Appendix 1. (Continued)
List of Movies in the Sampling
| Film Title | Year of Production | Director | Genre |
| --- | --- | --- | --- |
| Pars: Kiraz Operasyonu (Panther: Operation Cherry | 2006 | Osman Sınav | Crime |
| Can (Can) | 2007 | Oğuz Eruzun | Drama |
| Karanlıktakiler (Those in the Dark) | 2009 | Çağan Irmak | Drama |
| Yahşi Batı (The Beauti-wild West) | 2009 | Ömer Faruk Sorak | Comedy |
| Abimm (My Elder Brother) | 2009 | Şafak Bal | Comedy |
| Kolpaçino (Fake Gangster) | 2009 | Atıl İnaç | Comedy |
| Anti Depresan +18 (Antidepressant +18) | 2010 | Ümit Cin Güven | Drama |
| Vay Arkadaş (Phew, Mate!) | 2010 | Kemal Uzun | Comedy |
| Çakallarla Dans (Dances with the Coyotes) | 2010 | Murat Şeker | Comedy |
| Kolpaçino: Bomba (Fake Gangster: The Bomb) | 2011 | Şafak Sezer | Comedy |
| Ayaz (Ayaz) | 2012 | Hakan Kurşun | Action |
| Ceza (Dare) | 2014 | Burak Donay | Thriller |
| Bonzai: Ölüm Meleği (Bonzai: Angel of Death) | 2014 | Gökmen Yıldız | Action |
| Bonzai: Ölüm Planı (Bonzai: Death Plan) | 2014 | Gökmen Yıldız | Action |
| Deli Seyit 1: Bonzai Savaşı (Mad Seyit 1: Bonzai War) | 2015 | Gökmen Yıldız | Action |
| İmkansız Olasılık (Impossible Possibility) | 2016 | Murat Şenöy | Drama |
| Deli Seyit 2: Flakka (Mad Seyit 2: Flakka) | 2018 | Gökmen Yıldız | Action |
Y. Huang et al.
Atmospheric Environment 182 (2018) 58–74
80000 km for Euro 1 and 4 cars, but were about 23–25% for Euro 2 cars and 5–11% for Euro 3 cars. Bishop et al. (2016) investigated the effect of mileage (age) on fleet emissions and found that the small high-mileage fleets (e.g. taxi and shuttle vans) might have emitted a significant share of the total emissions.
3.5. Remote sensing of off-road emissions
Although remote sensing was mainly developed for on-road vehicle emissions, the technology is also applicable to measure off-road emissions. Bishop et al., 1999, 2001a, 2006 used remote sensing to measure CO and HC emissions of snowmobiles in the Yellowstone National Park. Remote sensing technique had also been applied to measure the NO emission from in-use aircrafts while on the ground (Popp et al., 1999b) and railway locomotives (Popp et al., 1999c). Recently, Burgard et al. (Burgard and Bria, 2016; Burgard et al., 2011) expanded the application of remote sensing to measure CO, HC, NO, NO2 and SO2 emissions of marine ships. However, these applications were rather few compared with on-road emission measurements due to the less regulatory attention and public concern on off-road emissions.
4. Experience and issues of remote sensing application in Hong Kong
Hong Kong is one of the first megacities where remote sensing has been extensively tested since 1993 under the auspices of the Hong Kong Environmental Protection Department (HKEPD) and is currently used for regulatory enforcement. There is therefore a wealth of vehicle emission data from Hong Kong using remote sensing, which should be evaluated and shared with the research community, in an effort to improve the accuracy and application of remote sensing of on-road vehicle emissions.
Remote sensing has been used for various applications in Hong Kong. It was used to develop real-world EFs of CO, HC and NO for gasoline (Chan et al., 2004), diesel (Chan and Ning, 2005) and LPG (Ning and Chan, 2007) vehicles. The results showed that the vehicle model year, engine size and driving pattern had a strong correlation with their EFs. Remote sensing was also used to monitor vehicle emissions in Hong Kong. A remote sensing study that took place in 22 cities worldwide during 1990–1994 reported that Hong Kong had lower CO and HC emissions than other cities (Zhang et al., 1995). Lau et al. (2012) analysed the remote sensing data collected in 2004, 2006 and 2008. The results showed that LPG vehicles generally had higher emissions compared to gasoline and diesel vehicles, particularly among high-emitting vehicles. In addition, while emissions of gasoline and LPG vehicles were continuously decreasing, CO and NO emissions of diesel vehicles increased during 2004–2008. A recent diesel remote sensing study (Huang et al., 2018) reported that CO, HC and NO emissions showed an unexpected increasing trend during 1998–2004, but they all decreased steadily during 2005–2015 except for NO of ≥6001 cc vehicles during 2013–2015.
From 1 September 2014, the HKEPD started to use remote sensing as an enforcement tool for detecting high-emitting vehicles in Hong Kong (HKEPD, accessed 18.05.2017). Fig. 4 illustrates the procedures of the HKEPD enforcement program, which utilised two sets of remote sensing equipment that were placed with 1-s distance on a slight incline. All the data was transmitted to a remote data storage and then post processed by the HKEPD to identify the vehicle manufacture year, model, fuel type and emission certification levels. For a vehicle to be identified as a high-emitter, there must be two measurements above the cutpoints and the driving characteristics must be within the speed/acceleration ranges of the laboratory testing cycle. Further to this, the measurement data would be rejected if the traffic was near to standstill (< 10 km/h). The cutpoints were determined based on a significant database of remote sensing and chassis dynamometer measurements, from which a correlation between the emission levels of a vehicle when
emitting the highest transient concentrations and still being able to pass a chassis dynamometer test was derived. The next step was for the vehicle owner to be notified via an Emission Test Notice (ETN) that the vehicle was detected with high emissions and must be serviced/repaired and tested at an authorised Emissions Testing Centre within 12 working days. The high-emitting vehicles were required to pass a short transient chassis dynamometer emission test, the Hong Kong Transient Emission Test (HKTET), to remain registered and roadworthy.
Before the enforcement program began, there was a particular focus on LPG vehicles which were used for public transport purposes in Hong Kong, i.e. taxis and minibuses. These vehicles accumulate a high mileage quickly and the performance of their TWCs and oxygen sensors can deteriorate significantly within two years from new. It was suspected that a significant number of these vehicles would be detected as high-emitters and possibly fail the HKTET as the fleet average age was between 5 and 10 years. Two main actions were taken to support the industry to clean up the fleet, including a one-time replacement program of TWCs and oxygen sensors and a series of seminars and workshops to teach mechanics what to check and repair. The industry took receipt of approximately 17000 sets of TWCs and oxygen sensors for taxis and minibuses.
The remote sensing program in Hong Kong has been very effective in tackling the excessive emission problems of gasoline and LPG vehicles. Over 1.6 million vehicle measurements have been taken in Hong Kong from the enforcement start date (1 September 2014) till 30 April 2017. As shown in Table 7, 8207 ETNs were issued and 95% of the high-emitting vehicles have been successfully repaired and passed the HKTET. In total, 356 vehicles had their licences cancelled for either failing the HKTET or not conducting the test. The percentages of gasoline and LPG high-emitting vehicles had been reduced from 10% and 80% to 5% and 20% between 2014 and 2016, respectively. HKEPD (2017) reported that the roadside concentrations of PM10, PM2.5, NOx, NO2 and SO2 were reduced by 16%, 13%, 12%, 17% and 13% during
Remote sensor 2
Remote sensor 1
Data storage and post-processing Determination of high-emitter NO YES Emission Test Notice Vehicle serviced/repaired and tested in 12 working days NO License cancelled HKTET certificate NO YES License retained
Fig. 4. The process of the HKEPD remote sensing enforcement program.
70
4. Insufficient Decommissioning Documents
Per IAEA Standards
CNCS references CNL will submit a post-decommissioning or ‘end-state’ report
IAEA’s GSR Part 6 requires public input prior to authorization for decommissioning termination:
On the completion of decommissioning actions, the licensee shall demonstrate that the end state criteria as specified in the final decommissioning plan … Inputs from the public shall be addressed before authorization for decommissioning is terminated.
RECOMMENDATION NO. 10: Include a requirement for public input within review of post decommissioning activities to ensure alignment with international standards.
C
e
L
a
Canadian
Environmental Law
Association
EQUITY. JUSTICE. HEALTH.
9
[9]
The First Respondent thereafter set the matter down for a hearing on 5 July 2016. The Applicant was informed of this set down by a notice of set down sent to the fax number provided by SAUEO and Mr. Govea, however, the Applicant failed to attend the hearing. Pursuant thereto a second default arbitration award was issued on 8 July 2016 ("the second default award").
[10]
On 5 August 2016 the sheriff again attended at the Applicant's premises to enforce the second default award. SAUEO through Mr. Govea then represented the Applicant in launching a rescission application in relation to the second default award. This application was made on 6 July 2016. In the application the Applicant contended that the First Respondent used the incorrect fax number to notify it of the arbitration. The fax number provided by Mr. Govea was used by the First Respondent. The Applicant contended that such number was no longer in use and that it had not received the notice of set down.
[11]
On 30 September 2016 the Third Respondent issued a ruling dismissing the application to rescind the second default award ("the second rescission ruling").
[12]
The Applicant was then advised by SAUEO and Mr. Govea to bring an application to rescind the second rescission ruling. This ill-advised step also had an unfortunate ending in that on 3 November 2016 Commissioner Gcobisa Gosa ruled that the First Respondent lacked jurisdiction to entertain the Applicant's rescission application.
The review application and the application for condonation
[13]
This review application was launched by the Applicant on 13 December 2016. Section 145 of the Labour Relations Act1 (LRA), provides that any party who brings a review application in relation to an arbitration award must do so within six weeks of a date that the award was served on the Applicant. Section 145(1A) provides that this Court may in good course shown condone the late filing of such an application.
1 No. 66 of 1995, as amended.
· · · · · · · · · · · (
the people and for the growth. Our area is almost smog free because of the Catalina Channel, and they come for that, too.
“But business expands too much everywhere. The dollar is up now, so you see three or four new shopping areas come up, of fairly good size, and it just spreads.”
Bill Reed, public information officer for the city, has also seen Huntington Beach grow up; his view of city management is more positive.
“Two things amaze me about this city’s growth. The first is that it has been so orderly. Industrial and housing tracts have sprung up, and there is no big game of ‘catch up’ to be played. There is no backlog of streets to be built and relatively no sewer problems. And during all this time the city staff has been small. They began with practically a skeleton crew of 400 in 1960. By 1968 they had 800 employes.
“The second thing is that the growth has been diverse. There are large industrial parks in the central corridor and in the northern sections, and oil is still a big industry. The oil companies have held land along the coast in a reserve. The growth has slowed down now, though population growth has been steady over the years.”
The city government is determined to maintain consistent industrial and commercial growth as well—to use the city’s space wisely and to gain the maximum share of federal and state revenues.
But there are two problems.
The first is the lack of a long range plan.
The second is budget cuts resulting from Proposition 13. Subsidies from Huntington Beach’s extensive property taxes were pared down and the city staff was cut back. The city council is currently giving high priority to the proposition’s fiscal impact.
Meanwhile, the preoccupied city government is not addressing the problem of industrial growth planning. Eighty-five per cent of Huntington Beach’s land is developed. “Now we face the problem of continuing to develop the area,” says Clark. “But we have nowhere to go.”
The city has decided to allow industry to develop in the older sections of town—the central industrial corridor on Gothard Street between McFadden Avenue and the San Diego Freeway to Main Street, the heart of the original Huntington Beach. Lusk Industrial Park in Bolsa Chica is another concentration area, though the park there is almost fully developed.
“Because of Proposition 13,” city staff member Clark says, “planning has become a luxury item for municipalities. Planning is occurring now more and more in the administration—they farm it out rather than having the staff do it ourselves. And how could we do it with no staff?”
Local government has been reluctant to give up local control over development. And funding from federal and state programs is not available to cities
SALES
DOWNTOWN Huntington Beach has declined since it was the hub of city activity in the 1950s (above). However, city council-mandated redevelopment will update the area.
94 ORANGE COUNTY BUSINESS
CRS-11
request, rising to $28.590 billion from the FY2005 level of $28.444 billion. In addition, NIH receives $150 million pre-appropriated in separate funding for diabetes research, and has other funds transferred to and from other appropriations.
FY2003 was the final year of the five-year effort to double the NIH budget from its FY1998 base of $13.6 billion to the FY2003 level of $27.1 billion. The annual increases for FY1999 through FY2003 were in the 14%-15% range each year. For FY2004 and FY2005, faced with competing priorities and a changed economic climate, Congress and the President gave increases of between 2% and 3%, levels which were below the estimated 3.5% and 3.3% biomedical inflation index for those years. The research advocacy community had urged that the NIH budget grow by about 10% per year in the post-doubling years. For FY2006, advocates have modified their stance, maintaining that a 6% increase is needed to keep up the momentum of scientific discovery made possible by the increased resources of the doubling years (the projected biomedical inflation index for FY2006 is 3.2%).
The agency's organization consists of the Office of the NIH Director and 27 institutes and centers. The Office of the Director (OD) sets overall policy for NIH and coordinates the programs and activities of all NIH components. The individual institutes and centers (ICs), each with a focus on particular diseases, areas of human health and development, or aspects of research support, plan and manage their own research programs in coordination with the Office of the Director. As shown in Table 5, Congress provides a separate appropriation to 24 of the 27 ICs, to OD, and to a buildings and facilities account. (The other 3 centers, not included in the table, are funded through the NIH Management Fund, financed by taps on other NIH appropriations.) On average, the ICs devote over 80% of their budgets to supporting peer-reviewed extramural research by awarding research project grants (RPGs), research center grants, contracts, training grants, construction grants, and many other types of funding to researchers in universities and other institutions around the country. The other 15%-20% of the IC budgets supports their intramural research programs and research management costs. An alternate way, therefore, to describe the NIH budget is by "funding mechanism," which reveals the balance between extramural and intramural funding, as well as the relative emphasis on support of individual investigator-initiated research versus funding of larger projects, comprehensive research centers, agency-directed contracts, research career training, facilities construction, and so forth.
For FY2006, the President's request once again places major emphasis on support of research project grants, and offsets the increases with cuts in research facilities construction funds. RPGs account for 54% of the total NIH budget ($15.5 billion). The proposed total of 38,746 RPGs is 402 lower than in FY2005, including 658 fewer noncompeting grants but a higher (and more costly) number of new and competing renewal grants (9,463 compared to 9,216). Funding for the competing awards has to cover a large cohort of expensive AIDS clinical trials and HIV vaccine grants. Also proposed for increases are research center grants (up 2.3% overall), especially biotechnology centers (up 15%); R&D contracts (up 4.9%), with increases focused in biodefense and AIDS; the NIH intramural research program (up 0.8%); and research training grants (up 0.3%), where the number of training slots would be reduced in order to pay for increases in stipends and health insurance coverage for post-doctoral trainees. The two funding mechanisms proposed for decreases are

_Problem to work on_
Scan the records above for the lines holding "Irmak | Drama |" and "2015 | Gökmen Yıldız | Action |". Transcribe those two and every line between them word for word, and no others.

_Answer space_
| Karanlıktakiler (Those in the Dark) | 2009 | Çağan Irmak | Drama |
| Yahşi Batı (The Beauti-wild West) | 2009 | Ömer Faruk Sorak | Comedy |
| Abimm (My Elder Brother) | 2009 | Şafak Bal | Comedy |
| Kolpaçino (Fake Gangster) | 2009 | Atıl İnaç | Comedy |
| Anti Depresan +18 (Antidepressant +18) | 2010 | Ümit Cin Güven | Drama |
| Vay Arkadaş (Phew, Mate!) | 2010 | Kemal Uzun | Comedy |
| Çakallarla Dans (Dances with the Coyotes) | 2010 | Murat Şeker | Comedy |
| Kolpaçino: Bomba (Fake Gangster: The Bomb) | 2011 | Şafak Sezer | Comedy |
| Ayaz (Ayaz) | 2012 | Hakan Kurşun | Action |
| Ceza (Dare) | 2014 | Burak Donay | Thriller |
| Bonzai: Ölüm Meleği (Bonzai: Angel of Death) | 2014 | Gökmen Yıldız | Action |
| Bonzai: Ölüm Planı (Bonzai: Death Plan) | 2014 | Gökmen Yıldız | Action |
| Deli Seyit 1: Bonzai Savaşı (Mad Seyit 1: Bonzai War) | 2015 | Gökmen Yıldız | Action |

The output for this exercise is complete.